Des coups de feu ont retenti aux abords du palais présidentiel dimanche matin, précédant l’apparition de militaires à la télévision nationale. Ces derniers ont proclamé la destitution du président Talon, justifiant leur action par une « dégradation de la situation sécuritaire » et une supposée atteinte aux « libertés fondamentales ».

Cependant, quelques heures après cette annonce, le ministre de l’Intérieur du Bénin, Alassane Seidou, est intervenu publiquement pour affirmer que cette tentative de putsch avait échoué.

Le président Patrice Talon a lui-même confirmé cette version lors d’une allocution nationale dimanche soir, déclarant que la situation était « totalement sous contrôle » et que « la sécurité et l’ordre public seraient garantis sur l’ensemble du territoire béninois ».

Il a également averti que « cette forfaiture ne resterait pas impunie », après avoir salué la Garde républicaine à son retour au palais présidentiel.

La France, l’ancienne puissance coloniale, a rapidement condamné cette tentative de prise de pouvoir, exhortant ses citoyens résidant au Bénin à faire preuve de « la plus grande prudence » et à « rester confinés » face à un « contexte encore volatil ».

----

### Consignes de l'exercice
a – D'après l'extrait, qui est intervenu publiquement pour affirmer que la tentative de putsch avait échoué ?
b – Résumez l'extrait sur la tentative de putsch au Bénin en deux phrases, s'il vous plaît.
Les entrées forment un matériau distinct de l'extrait.

----

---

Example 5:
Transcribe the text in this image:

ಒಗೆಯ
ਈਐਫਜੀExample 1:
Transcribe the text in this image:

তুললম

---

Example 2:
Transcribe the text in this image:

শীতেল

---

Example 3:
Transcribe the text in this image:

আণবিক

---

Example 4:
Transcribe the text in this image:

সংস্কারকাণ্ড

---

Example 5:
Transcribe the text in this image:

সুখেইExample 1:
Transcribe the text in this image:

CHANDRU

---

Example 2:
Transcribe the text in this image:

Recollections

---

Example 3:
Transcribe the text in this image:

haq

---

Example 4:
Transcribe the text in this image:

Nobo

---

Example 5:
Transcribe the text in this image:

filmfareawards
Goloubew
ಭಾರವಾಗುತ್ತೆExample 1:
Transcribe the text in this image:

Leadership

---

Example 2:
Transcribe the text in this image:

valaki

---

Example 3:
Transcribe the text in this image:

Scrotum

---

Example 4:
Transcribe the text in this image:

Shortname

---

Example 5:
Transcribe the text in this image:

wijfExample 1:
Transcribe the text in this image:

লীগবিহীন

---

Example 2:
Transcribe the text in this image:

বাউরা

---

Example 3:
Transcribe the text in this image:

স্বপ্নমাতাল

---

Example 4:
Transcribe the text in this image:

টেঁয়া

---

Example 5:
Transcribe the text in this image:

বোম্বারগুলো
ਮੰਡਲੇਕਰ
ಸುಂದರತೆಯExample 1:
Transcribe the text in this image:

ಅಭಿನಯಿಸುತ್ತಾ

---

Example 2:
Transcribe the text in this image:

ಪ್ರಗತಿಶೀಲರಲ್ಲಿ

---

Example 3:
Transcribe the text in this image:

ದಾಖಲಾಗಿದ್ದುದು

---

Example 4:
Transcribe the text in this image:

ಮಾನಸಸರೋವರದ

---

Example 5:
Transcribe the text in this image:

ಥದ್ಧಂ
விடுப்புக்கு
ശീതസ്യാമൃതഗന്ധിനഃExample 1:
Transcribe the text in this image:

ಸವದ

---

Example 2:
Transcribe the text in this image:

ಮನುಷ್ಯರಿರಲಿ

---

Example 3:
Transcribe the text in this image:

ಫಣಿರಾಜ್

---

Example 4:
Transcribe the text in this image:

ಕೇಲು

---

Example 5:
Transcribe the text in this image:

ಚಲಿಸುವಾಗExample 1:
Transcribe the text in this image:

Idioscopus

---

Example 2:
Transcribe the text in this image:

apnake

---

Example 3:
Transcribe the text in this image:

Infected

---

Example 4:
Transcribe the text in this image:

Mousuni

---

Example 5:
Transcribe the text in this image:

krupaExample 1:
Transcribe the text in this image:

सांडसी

----

### Corrigé
a – Le ministre de l'Intérieur du Bénin, Alassane Seidou.

b – Dimanche matin, après des coups de feu aux abords du palais présidentiel, des militaires ont proclamé à la télévision nationale la destitution du président Talon, mais quelques heures plus tard le ministre de l'Intérieur, Alassane Seidou, a affirmé que la tentative avait échoué. Le soir même, le président Patrice Talon a déclaré que la situation était « totalement sous contrôle » et que cette forfaiture ne resterait pas impunie, tandis que la France a condamné la tentative et appelé ses citoyens au Bénin à « la plus grande prudence ».